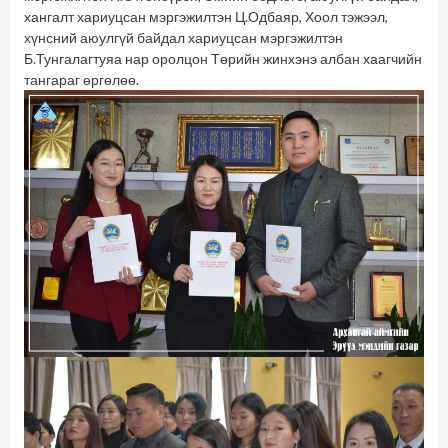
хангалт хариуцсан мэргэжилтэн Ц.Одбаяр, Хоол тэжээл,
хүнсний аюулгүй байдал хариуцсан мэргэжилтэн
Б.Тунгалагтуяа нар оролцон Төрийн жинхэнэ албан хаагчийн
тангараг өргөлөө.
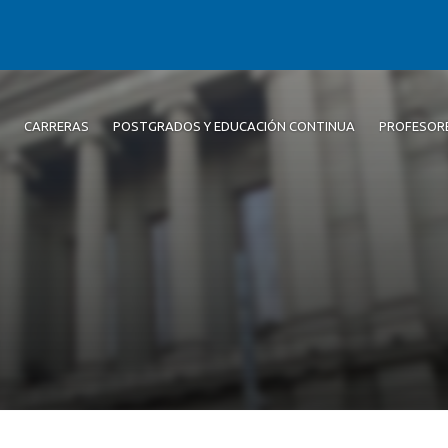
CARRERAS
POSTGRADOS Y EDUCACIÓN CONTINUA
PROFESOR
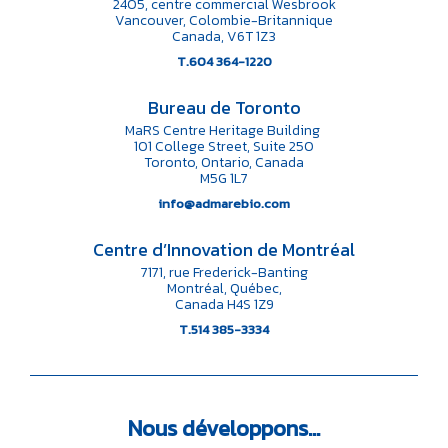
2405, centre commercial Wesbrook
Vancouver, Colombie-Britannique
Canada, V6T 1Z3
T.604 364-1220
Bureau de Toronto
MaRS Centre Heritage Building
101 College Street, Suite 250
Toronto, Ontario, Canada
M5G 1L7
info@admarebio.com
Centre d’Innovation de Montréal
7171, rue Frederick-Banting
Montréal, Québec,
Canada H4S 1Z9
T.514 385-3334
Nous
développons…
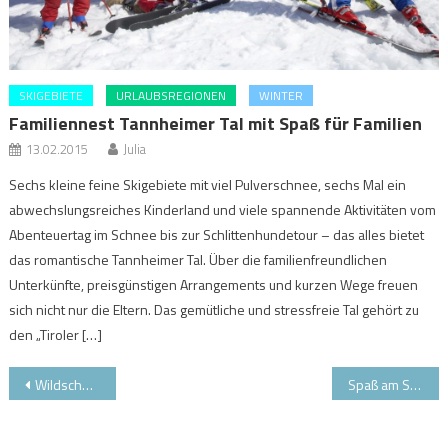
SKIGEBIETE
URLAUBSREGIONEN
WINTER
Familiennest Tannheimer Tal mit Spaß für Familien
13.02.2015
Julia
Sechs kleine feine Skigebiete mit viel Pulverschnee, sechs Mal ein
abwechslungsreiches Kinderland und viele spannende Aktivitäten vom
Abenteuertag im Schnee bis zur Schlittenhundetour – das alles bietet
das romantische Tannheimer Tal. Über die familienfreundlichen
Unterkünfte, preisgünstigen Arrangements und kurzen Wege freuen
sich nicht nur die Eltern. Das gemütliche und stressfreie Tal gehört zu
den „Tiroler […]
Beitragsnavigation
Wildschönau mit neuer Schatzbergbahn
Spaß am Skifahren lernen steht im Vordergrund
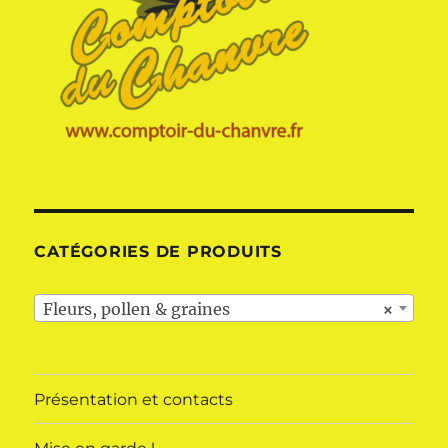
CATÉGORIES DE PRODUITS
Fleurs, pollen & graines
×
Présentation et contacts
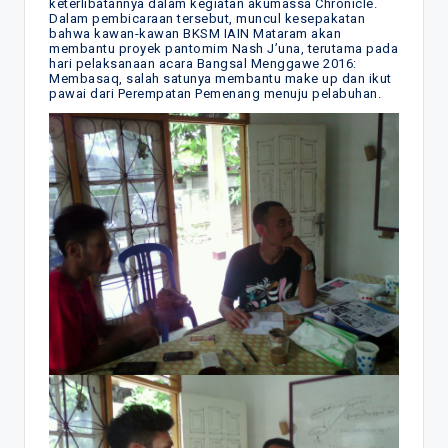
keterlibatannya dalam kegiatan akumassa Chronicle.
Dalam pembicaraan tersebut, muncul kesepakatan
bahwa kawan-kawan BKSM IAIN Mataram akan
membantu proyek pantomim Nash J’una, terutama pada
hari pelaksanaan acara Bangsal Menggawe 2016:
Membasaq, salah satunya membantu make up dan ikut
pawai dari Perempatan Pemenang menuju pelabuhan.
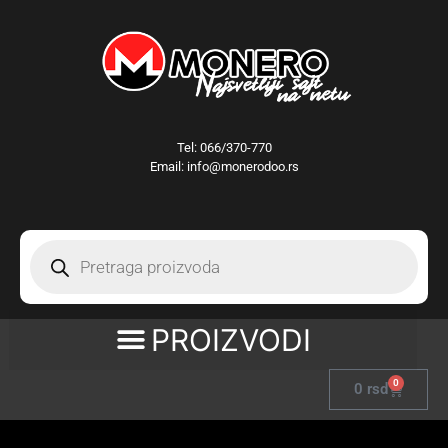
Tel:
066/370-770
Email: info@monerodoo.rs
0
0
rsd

◇ ◇ ◇ ◇ ◇

Would you please transcribe the listing in full, exactly, while omitting the images?

хангалт хариуцсан мэргэжилтэн Ц.Одбаяр, Хоол тэжээл,
хүнсний аюулгүй байдал хариуцсан мэргэжилтэн
Б.Тунгалагтуяа нар оролцон Төрийн жинхэнэ албан хаагчийн
тангараг өргөлөө.
CARRERAS
POSTGRADOS Y EDUCACIÓN CONTINUA
PROFESOR
2405, centre commercial Wesbrook
Vancouver, Colombie-Britannique
Canada, V6T 1Z3
T.604 364-1220
Bureau de Toronto
MaRS Centre Heritage Building
101 College Street, Suite 250
Toronto, Ontario, Canada
M5G 1L7
info@admarebio.com
Centre d’Innovation de Montréal
7171, rue Frederick-Banting
Montréal, Québec,
Canada H4S 1Z9
T.514 385-3334
Nous
développons…
SKIGEBIETE
URLAUBSREGIONEN
WINTER
Familiennest Tannheimer Tal mit Spaß für Familien
13.02.2015
Julia
Sechs kleine feine Skigebiete mit viel Pulverschnee, sechs Mal ein
abwechslungsreiches Kinderland und viele spannende Aktivitäten vom
Abenteuertag im Schnee bis zur Schlittenhundetour – das alles bietet
das romantische Tannheimer Tal. Über die familienfreundlichen
Unterkünfte, preisgünstigen Arrangements und kurzen Wege freuen
sich nicht nur die Eltern. Das gemütliche und stressfreie Tal gehört zu
den „Tiroler […]
Beitragsnavigation
Wildschönau mit neuer Schatzbergbahn
Spaß am Skifahren lernen steht im Vordergrund
CATÉGORIES DE PRODUITS
Fleurs, pollen & graines
×
Présentation et contacts
keterlibatannya dalam kegiatan akumassa Chronicle.
Dalam pembicaraan tersebut, muncul kesepakatan
bahwa kawan-kawan BKSM IAIN Mataram akan
membantu proyek pantomim Nash J’una, terutama pada
hari pelaksanaan acara Bangsal Menggawe 2016:
Membasaq, salah satunya membantu make up dan ikut
pawai dari Perempatan Pemenang menuju pelabuhan.
Tel:
066/370-770
Email: info@monerodoo.rs
0
0
rsd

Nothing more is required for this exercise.